Which, of course, is pretty easy to do to me. If you want to see me cry happy tears, just put on Rudy. It works. Every. Time.

One day, we ran into a gigantic bearded fellow who thru-hiked in 1980 and cooked everyone ham and cobbler on an open fire for lunch. It was awesome. We took 3 hours in the middle of the day to talk, share tasty food, and talk about life, philosophy, and the finer points of hiking. It was wonderful, and it was the kind of thing that I would have never done if I was just pressing onward all day, everyday. He was an incredibly kind man, who gave us lots of advice, and was so happy to share his food with us. He refused money, and he made us all promise to do something kind and selfless for someone else, and said that would be repayment enough.

Its funny how being in the woods with pretty much nothing makes people even more generous. There are no status symbols in the woods, money means pretty much nothing because you can’t buy anything when you are 50 miles from town, and kindness and trust become more valuable than success or competition. Hikers are an odd breed, but some of the kindest and most thoughtful people you could ask to meet. Also, they smell bad.

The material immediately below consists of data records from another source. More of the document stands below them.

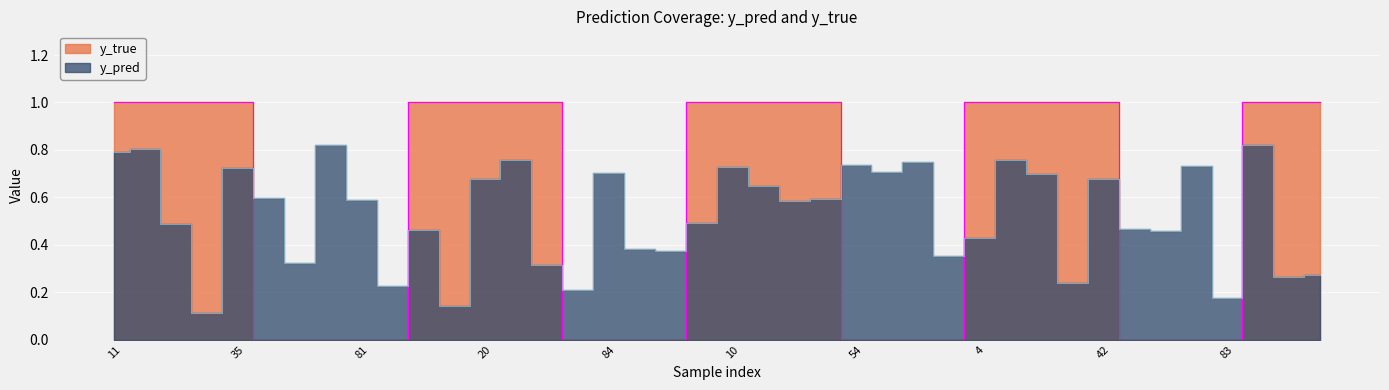

Is it true that y_true equals 1.0 at 13?

True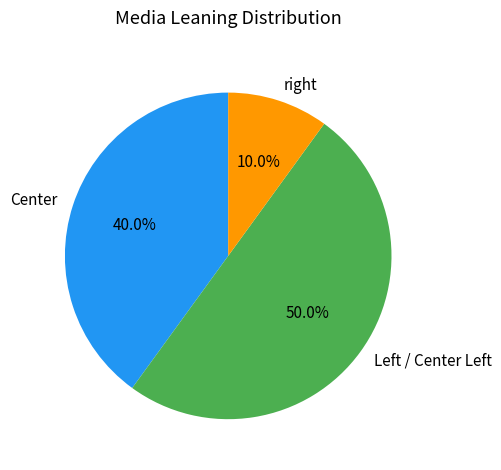

Which slice represents more than half of the pie?

Left / Center Left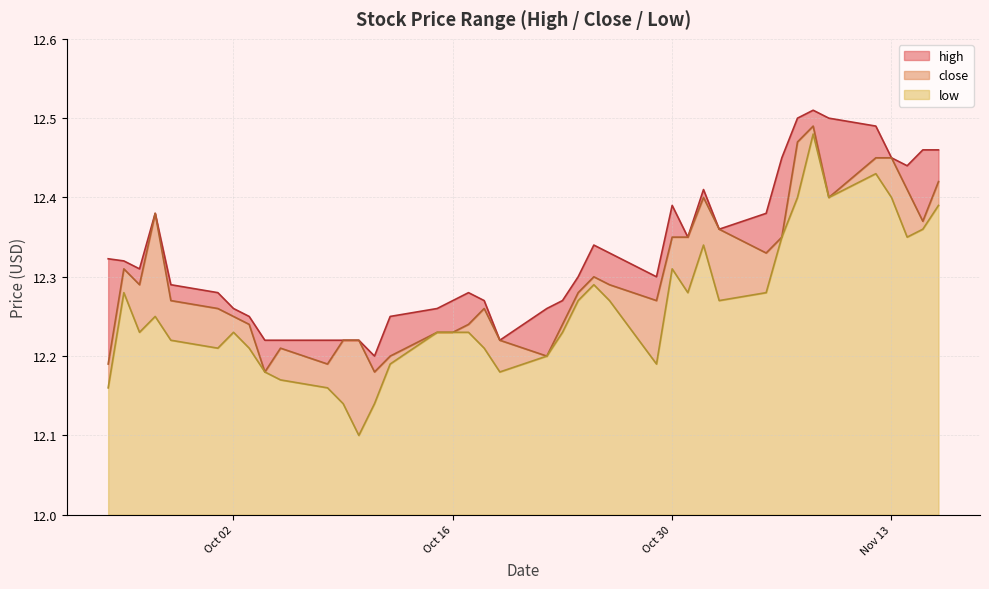

At which category is the sum across all series the highest?

2018-11-08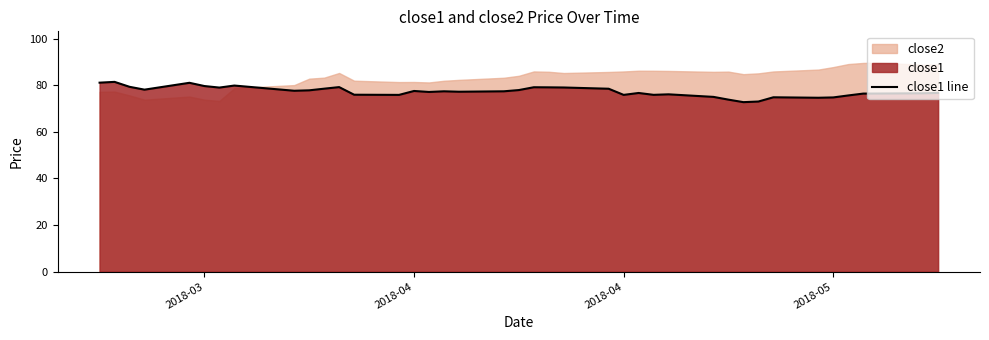

How many data points are less than 77?

18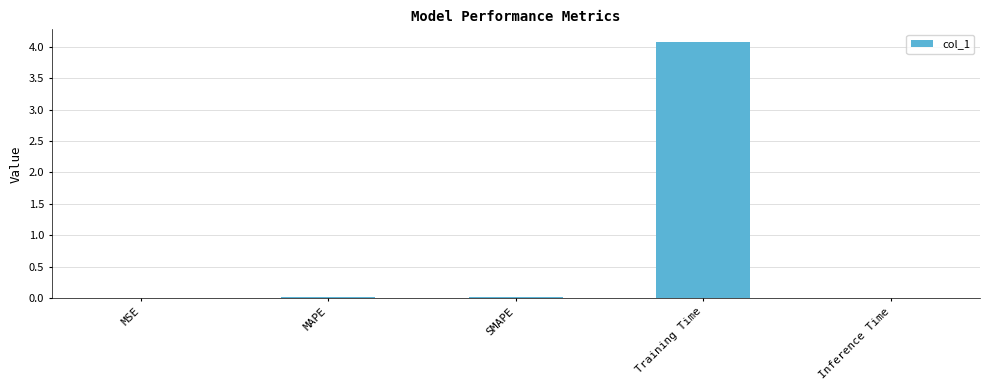

Between MAPE and Training Time, which is larger?

Training Time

At first I was very hesitant to let go of my lofty goal of completing the AT this summer, but now I’m quite happy now to no longer consider myself a thru-hiker. Now, in the vernacular of the trail, I am known as a LASH-er (Long A** Section Hiker). This summer I will backpack for 3 months, get as far as I get, and have lots of stories to tell after it’s over. And you can bet your boots I will be back to try and finish the AT

NUMBERS OF STUFF THAT HAPPENED SINCE MAY 8th

Bears I’ve seen: 5 (3 adult, 2 cubs)

Showers: 7

Cans of Yoo-hoo I’ve had: 8

Number of times I lost my wallet in the woods, with my debit card, credit card, ID, insurance card, and $40 in cash in it: 1

Number of times a good Samaritan drove an hour to return my wallet, cash and all, 2 days later: 1

When I mention I’m from Chapel Hill, the number of times the conversation goes immediately to college basketball: 10

Number of steps it takes to finish the AT:  5 million

Number of times I have heard that stat: 9 million

Number of times I have pooped in the woods: too many to count. Toilets are a nice thing. I miss them.

Number of people named “Hillbilly” I’m actively avoiding: 1

That’s all for now! More updates as I hike Virginia!